- WHAT IS EXPECTED
The copy has to match the data exactly and leave out every picture.

- DATASET EXCERPT
▼

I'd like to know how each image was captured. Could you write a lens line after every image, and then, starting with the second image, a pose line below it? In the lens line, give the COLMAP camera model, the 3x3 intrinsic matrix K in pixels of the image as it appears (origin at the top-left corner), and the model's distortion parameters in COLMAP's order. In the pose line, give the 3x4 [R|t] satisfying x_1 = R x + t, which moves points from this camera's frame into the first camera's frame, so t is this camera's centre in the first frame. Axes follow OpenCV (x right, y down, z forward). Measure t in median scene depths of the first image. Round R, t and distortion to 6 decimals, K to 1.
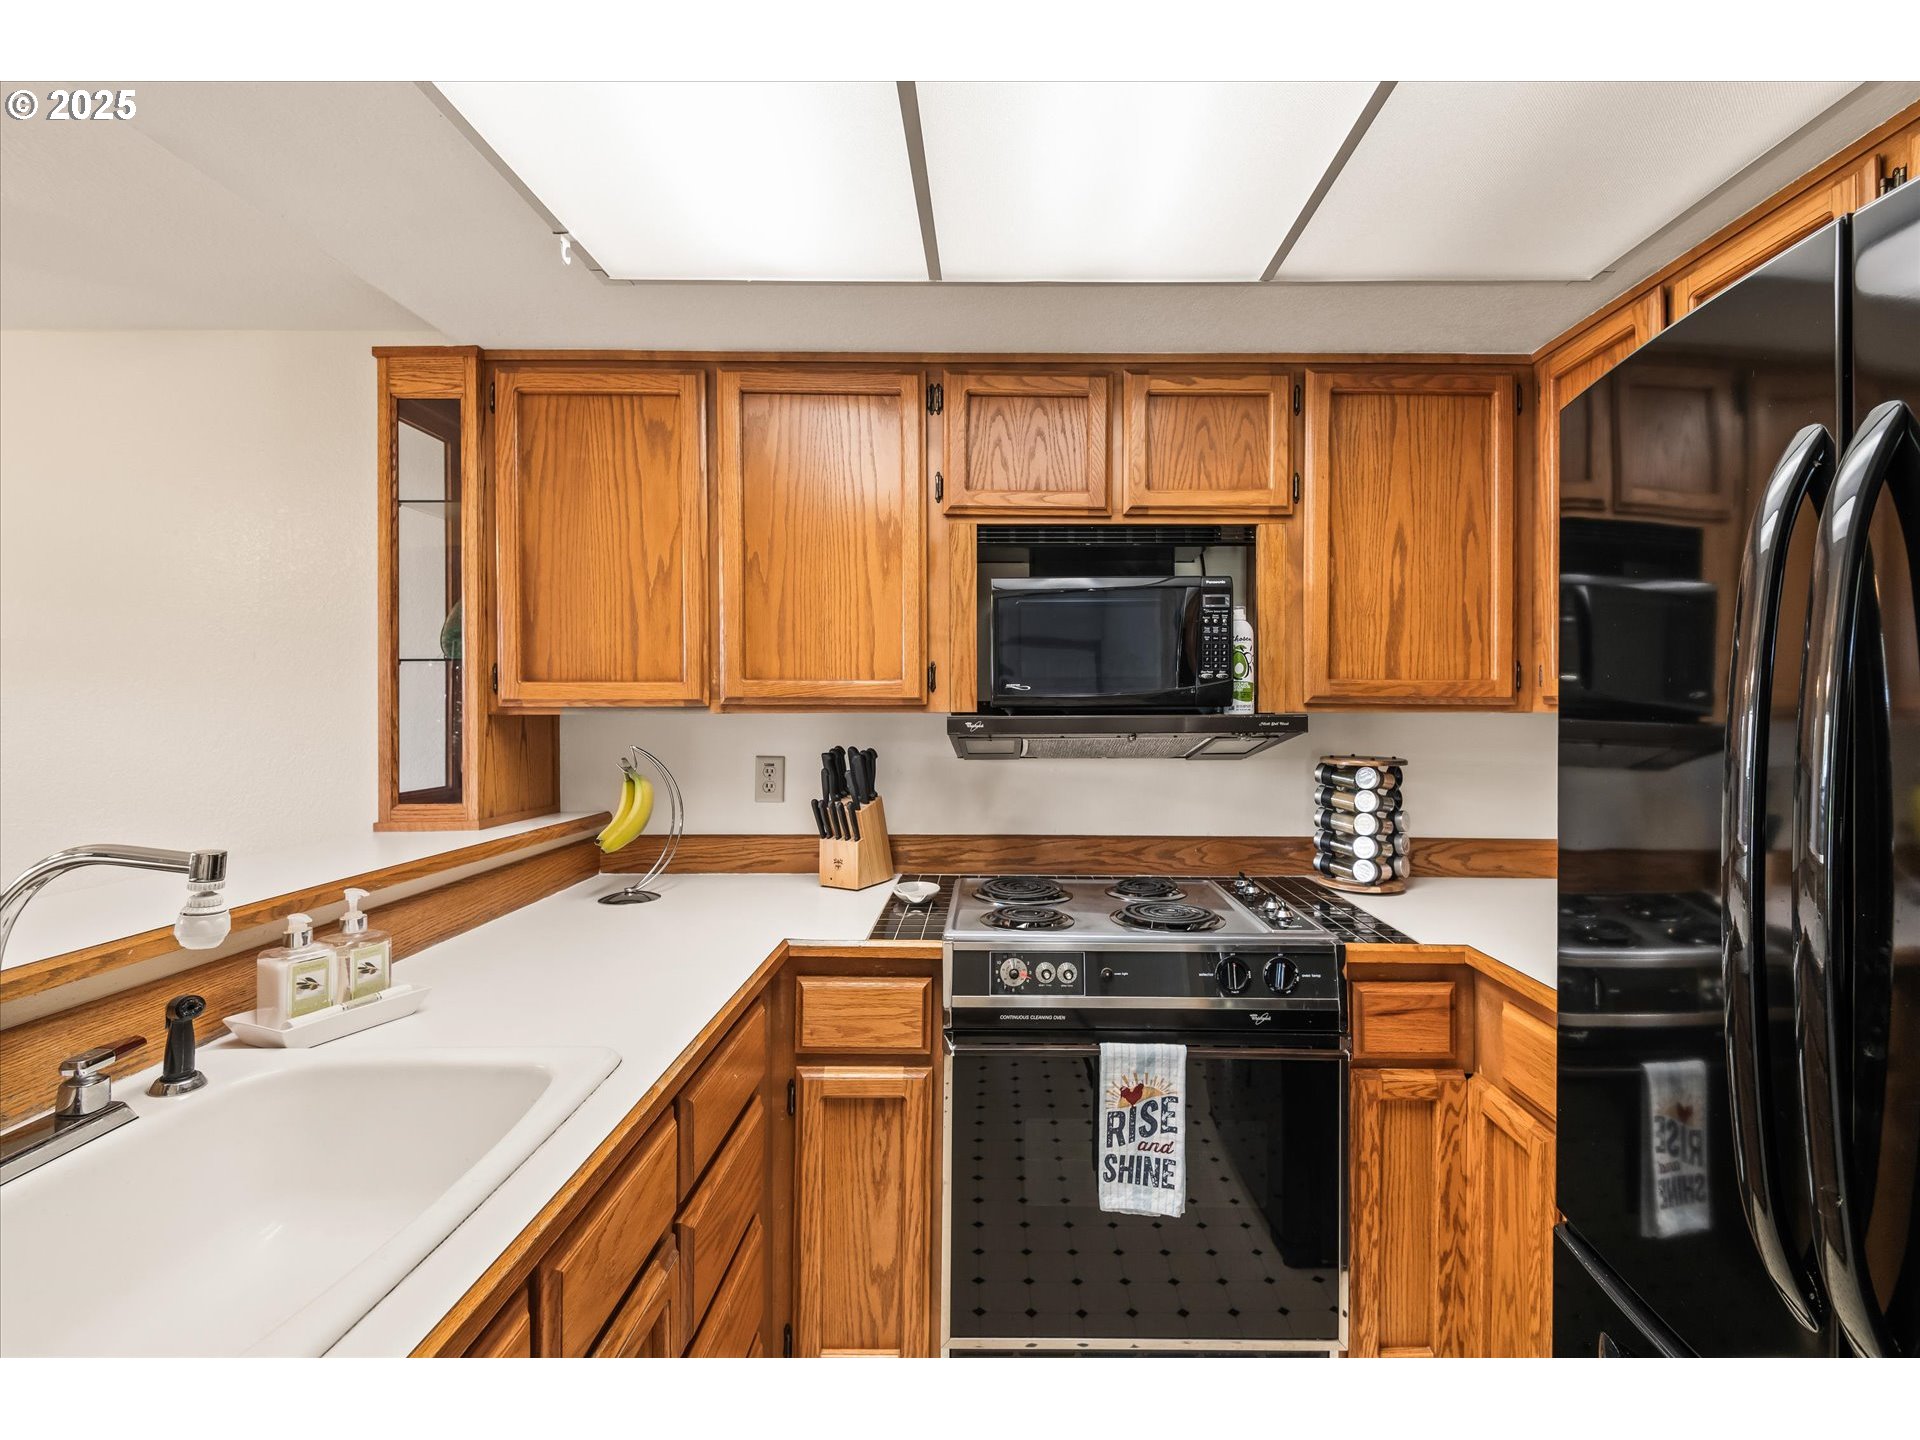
lens RADIAL K [[868.6, 0, 994.5], [0, 868.6, 705.1], [0, 0, 1]] dist [0.037626, -0.024406]
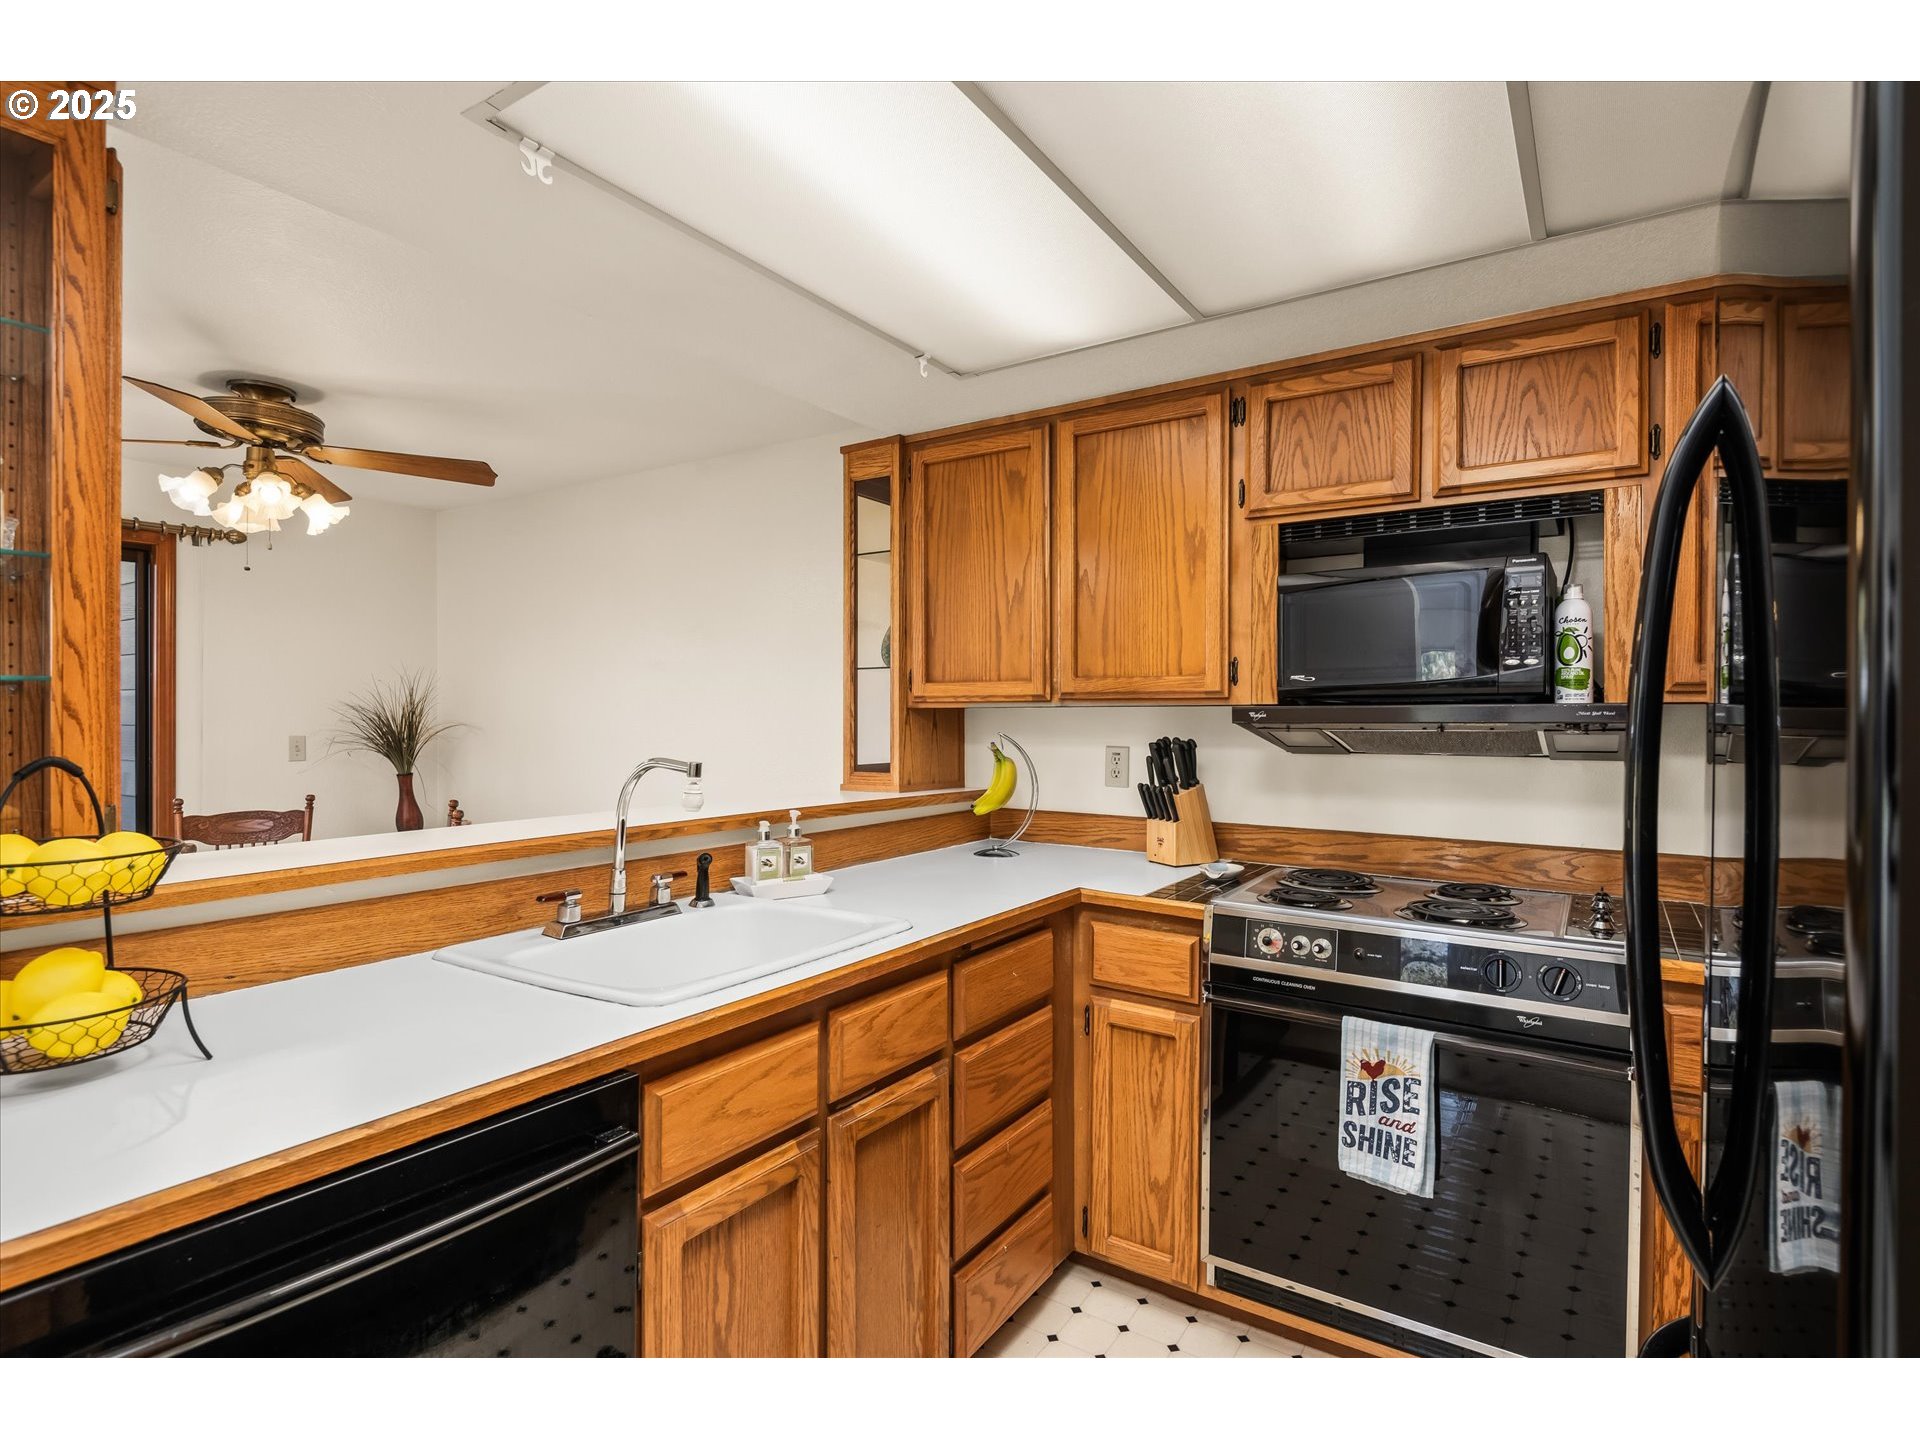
lens RADIAL K [[955.8, 0, 960.0], [0, 955.8, 720.0], [0, 0, 1]] dist [0.019028, -0.000788]
pose [[0.832502, 0.004214, -0.554006, 0.304789], [-0.003939, 0.999991, 0.001687, 0.027199], [0.554008, 0.000778, 0.832511, -0.172656]]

▲

- ANSWER BELOW
I'd like to know how each image was captured. Could you write a lens line after every image, and then, starting with the second image, a pose line below it? In the lens line, give the COLMAP camera model, the 3x3 intrinsic matrix K in pixels of the image as it appears (origin at the top-left corner), and the model's distortion parameters in COLMAP's order. In the pose line, give the 3x4 [R|t] satisfying x_1 = R x + t, which moves points from this camera's frame into the first camera's frame, so t is this camera's centre in the first frame. Axes follow OpenCV (x right, y down, z forward). Measure t in median scene depths of the first image. Round R, t and distortion to 6 decimals, K to 1.
lens RADIAL K [[868.6, 0, 994.5], [0, 868.6, 705.1], [0, 0, 1]] dist [0.037626, -0.024406]
lens RADIAL K [[955.8, 0, 960.0], [0, 955.8, 720.0], [0, 0, 1]] dist [0.019028, -0.000788]
pose [[0.832502, 0.004214, -0.554006, 0.304789], [-0.003939, 0.999991, 0.001687, 0.027199], [0.554008, 0.000778, 0.832511, -0.172656]]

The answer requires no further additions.